- **WORK ITEM**:
Give every line of the data again, unchanged, but with no pictures.

- **RECORDS PROVIDED**:
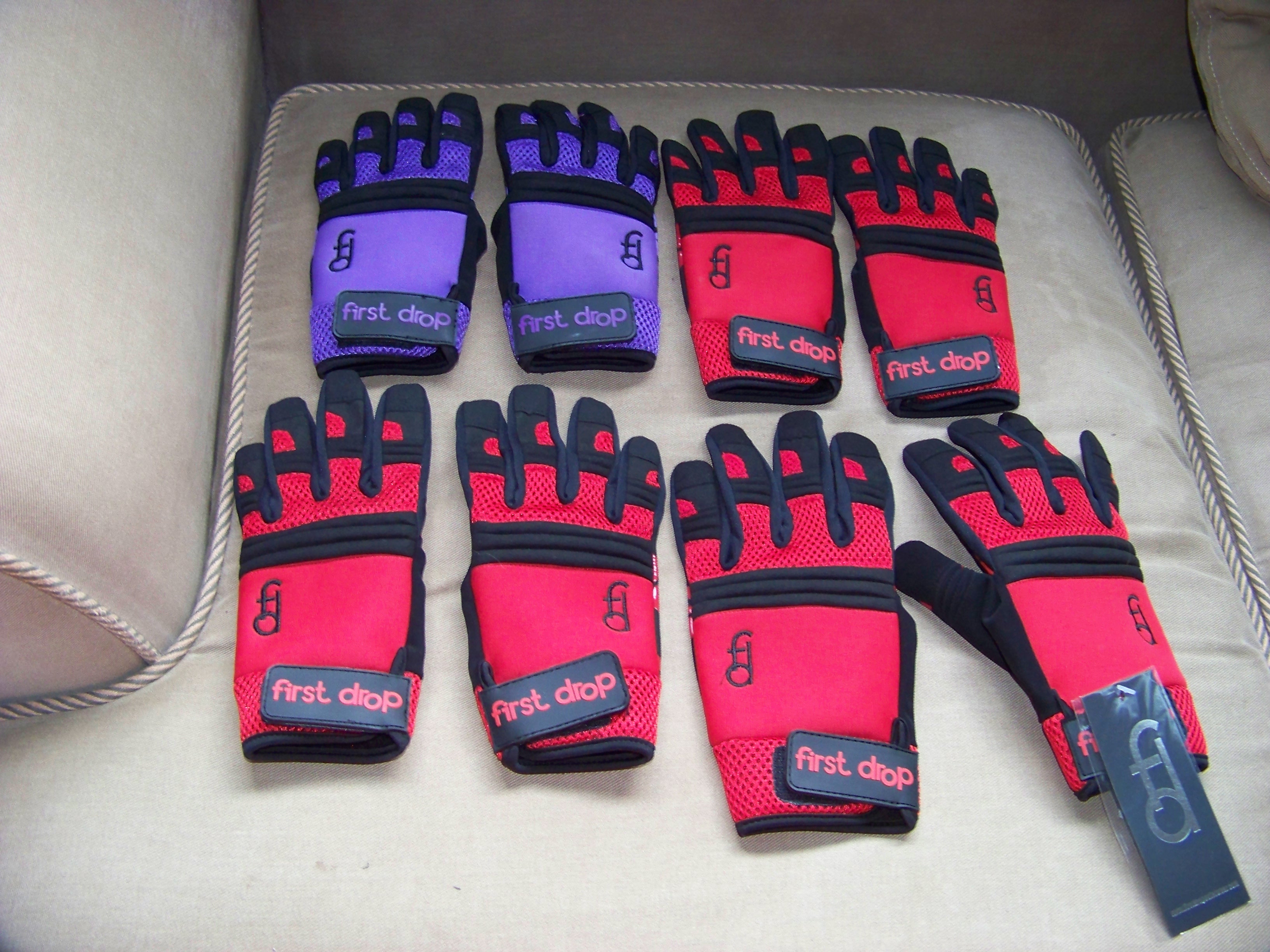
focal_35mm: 36
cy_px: 476
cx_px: 635
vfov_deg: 39.7
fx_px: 1321
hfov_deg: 51.4
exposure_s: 1/30
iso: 200
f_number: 2.8
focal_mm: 5.85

- **EXPECTED ANSWER**:
focal_35mm: 36
cy_px: 476
cx_px: 635
vfov_deg: 39.7
fx_px: 1321
hfov_deg: 51.4
exposure_s: 1/30
iso: 200
f_number: 2.8
focal_mm: 5.85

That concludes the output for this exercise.